Primary chest wall tumors originate from soft tissue, bone or cartilage of the chest wall and it comprises 1∼2% of all primary tumors. Resection of tumor is often indicated for chronic ulceration or pain, and long-term survival might be achieved after surgery depending on the histology and the surgical procedure. Material and Method: Retrospective study of 125 primary chest wall tumors (86 benign, 39 malignant) operated between Sep. 1976 to Mar 2001 were reviewed and their clinical outcomes were analyzed. Follow-up data were collected at the outpatient clinic. Result: All patients with benign tumors were treated by excision without recurrence or death, and most malignancies were treated by wide resection. Malignant fibrous histiocytoma and chondrosarcoma constituted 46.2% of the malignant neoplasm. There was no operative death. The overall 3-year survival for patients with primary malignant neoplasm was 76.0%, and the 10-year survival was 60.5%. All deaths were disease-related and the tumor recurred in 11 patients.

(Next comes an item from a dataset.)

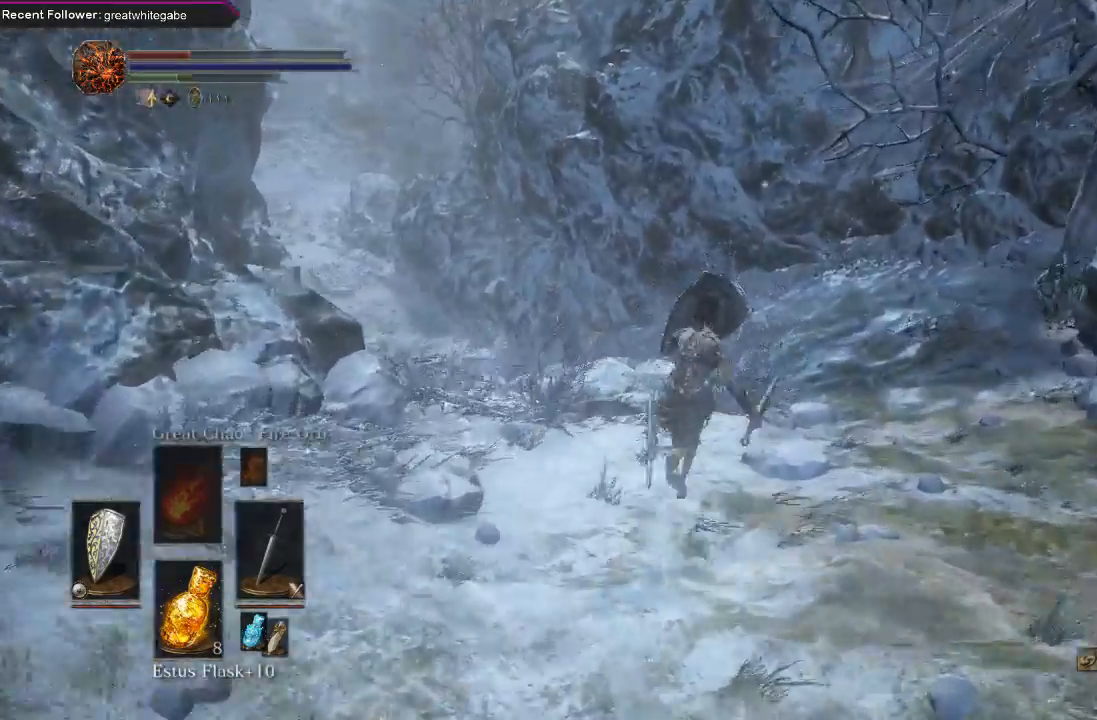
{"buttons": ["B", "L1"], "left_stick": "up", "right_stick": "up-left", "events": [[267, "right_stick", "up-left"], [433, "L1", "down"]]}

There was no significant difference in survival between patients with resection margins less than 4 cm and those with resection margins greater than 4 cm. Conclusion: Chest wall resection offers excellent results for benign chest wall tumors and substantial long-term survival for malignant diseases. Safe resection margin of 4 cm or more did not correlate with the survival rate although the tumor recurrence correlated with poor survival.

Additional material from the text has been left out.